Shady Lakes Still the Place to Fish in Albuquerque

One of the bass ponds at Shady Lakes where plenty of largemouth bass lurk under the lily pads.
Shady Lakes in Albuquerque’s north valley is still a great place for kids to learn to fish or for more experienced anglers to stalk bass.

The private ponds offer largemouth bass, bluegill and trout fishing under the shade of mature cottonwood trees and in the shadow of the nearby Sandia Mountains

The scenic setting is made all that more eye pleasing this time of year by the abundance of colorful blooms dotting the water lilies blanketing the bass ponds.

The Phillips family has been operating the fishing preserve since 1952 when former Albuquerque advertising salesman, Jim Phillips, bought the former bait fish farm and converted it to a private fishing park.

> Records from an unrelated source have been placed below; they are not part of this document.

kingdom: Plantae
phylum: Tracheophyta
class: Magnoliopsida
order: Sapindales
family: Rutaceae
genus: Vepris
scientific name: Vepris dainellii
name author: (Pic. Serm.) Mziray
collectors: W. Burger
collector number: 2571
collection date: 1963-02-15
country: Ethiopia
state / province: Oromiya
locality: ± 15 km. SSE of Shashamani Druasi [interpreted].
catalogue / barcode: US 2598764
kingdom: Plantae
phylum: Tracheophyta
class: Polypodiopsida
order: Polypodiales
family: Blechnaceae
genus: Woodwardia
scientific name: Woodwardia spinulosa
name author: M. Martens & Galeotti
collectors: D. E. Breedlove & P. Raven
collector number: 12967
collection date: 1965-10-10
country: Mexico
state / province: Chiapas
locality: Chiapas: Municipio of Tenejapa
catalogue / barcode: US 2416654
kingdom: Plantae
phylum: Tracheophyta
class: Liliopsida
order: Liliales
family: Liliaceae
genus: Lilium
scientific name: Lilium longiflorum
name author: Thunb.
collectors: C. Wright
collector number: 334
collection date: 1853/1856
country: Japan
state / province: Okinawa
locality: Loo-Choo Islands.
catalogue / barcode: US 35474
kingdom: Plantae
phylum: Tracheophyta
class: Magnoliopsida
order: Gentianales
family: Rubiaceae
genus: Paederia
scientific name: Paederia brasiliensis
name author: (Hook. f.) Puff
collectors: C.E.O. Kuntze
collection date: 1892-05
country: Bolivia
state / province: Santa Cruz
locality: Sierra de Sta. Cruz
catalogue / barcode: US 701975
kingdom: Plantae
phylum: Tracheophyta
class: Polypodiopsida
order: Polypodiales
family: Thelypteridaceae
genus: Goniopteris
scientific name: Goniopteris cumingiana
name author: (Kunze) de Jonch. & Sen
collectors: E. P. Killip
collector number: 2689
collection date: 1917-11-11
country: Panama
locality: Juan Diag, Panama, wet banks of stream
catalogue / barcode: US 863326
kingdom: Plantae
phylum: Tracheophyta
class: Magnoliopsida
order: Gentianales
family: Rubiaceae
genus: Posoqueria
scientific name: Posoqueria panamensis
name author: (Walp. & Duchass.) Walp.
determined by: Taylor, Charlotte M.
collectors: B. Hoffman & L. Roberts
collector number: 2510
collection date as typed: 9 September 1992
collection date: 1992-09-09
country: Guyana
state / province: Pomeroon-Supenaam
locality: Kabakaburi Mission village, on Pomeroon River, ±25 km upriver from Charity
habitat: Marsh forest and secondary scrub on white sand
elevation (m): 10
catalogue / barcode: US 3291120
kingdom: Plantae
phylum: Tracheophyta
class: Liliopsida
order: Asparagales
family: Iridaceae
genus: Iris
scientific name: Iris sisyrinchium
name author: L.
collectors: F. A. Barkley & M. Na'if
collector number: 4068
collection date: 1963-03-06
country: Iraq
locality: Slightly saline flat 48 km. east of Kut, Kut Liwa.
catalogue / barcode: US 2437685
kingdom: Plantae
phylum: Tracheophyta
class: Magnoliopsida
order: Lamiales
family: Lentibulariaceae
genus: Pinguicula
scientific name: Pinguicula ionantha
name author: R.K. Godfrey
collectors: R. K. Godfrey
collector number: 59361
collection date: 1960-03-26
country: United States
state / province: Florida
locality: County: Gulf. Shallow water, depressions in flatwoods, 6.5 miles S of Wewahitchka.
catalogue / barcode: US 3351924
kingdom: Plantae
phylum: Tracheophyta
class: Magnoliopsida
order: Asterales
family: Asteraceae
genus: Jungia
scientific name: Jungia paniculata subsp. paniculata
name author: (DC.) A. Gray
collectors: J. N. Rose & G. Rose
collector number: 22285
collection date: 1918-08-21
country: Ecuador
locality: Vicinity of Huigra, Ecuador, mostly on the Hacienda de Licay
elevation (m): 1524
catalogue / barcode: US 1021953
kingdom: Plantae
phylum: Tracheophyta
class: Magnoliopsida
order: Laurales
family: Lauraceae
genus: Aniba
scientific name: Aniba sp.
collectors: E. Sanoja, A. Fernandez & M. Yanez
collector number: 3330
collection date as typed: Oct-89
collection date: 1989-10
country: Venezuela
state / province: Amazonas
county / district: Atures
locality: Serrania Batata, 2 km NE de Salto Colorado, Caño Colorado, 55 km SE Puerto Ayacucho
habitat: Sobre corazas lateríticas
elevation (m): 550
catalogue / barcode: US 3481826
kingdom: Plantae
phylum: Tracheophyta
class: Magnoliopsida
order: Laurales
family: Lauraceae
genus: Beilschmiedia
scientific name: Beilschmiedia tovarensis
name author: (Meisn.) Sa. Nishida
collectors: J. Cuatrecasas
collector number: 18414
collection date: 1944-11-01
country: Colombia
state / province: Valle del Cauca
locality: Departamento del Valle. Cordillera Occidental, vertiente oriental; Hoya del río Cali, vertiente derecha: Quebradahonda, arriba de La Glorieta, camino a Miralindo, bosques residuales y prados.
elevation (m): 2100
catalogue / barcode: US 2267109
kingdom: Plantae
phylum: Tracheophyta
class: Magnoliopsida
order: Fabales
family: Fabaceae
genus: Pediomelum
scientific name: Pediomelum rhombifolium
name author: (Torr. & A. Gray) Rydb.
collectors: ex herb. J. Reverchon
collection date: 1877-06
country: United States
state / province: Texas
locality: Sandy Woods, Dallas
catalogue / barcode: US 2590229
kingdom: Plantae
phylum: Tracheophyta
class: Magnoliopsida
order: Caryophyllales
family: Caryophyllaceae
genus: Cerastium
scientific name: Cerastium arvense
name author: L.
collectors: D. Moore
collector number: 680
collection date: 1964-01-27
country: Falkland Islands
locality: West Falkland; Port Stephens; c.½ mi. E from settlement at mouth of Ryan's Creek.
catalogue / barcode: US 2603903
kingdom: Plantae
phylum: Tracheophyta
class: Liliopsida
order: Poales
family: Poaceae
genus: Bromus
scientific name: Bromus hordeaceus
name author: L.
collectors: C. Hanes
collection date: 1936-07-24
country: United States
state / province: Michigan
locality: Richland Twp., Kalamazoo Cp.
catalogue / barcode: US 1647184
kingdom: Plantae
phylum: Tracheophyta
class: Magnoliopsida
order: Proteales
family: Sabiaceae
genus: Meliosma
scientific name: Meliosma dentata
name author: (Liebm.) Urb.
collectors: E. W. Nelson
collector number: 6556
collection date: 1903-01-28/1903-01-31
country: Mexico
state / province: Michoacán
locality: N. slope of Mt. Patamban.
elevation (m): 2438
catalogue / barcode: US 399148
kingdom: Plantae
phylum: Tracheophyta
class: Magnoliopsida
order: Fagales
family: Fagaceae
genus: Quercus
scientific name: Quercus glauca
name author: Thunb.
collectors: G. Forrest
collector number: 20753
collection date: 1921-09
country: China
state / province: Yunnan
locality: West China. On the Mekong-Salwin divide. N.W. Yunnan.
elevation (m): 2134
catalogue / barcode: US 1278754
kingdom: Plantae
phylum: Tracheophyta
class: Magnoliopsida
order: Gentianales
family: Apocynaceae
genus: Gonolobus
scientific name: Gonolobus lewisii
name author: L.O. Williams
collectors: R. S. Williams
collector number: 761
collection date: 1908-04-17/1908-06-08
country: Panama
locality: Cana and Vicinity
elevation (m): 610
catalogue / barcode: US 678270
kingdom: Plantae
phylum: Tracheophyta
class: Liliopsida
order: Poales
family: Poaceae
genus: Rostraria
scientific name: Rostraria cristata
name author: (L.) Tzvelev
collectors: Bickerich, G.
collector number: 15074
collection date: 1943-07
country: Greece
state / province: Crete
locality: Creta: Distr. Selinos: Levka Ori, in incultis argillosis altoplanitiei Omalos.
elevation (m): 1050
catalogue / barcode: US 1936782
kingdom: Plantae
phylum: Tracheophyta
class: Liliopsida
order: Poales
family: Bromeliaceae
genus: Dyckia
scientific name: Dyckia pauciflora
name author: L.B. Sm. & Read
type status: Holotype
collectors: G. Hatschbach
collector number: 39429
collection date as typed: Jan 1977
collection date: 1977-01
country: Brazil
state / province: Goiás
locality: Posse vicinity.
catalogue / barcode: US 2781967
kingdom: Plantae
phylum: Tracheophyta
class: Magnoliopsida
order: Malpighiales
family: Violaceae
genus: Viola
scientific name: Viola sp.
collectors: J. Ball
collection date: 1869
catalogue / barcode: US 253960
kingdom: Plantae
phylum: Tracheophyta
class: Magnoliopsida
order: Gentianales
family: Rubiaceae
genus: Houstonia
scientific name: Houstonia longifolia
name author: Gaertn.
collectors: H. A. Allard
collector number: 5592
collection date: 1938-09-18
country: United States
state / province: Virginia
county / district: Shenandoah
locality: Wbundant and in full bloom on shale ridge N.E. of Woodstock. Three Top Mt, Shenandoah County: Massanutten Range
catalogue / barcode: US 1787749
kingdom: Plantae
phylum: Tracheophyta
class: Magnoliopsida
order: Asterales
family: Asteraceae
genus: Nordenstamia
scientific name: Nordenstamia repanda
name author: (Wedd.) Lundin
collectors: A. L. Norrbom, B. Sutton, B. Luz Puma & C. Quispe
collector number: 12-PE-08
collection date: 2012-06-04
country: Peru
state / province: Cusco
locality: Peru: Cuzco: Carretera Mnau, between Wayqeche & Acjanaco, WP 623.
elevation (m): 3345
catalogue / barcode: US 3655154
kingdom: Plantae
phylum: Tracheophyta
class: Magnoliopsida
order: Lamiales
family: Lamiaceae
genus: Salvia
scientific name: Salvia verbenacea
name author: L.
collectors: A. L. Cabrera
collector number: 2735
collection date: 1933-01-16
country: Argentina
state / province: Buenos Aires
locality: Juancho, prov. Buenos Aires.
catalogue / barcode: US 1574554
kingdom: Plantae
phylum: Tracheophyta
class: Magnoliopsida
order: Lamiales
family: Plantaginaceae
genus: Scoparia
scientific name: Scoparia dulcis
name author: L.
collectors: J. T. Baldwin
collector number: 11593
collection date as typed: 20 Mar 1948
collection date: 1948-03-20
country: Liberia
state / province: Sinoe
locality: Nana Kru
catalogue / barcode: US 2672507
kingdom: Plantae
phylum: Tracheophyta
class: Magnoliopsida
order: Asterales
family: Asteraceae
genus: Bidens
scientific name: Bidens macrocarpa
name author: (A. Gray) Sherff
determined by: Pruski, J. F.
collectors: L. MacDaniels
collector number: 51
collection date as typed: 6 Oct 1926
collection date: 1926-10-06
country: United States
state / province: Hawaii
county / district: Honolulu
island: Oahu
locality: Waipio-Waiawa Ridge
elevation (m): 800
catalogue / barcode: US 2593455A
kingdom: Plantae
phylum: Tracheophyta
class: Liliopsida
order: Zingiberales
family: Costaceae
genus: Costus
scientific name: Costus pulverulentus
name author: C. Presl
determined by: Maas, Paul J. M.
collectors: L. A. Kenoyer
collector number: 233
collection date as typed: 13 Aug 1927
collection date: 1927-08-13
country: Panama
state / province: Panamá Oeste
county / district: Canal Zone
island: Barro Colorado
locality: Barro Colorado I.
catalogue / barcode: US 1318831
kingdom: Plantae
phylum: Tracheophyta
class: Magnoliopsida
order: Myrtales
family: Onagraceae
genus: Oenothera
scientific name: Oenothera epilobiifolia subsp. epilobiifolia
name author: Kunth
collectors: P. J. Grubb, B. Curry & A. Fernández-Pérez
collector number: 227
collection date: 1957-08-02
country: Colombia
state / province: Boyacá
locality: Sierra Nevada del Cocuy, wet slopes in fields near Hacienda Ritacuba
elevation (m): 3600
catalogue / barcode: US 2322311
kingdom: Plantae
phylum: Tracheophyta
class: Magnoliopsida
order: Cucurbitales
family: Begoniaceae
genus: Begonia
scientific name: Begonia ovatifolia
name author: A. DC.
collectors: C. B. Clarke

Ron Joseph "RJ" Annichiarico, 67, of Rio Rancho shows off a nice largemouth bass he was caught while fishing at Shady Lakes. 
Guests do not need a state issued license to fish at Shady Lakes. Anglers pay $11.95 a day for catch and release bass fishing while angling for trout costs $8.95 for adults and $6.95 for children under the age of 12. All trout caught must be kept at a cost of .75 cents per inch.

The park is open Wednesday through Sunday from 6 a.m. to 6 p.m. for the season from spring through fall.

Jill Mikles, 66, took over management of the park from her sister Jan who left several years ago following a long stint at the helm. The park continues to operate while remaining available for sale with an asking price of $2.5 million.

Mikles said the fishing ponds will receive a fresh supply of young bass this summer along with a
large quantity of panhead minnows that they prey upon. Trout are re-supplied as needed on an ongoing basis.

During a recent visit a grandmother could be seen helping a passel of kids bait up their hooks and providing sage angling advice. 

Kids have been learning to fish at Shady Lakes for generations.
Other anglers waited in the shade of the overhanging trees for a bite from one of the largemouth bass lurking under the lily pads.

Still others lounged in camp chairs enjoying a cold drink while watching the ever-present groups of children playing around the park.

After more than fifty years Shady Lakes is still one of the Albuquerque area’s best family friendly, outdoor recreational destinations that should be enjoyed while it still exists.


Shady Lakes is at 11033 Hwy 313 NW just across the road from the Sandia Pueblo Roadrunner train station near the  roundabout at the intersection of Second and Fourth Streets and Roy Ave.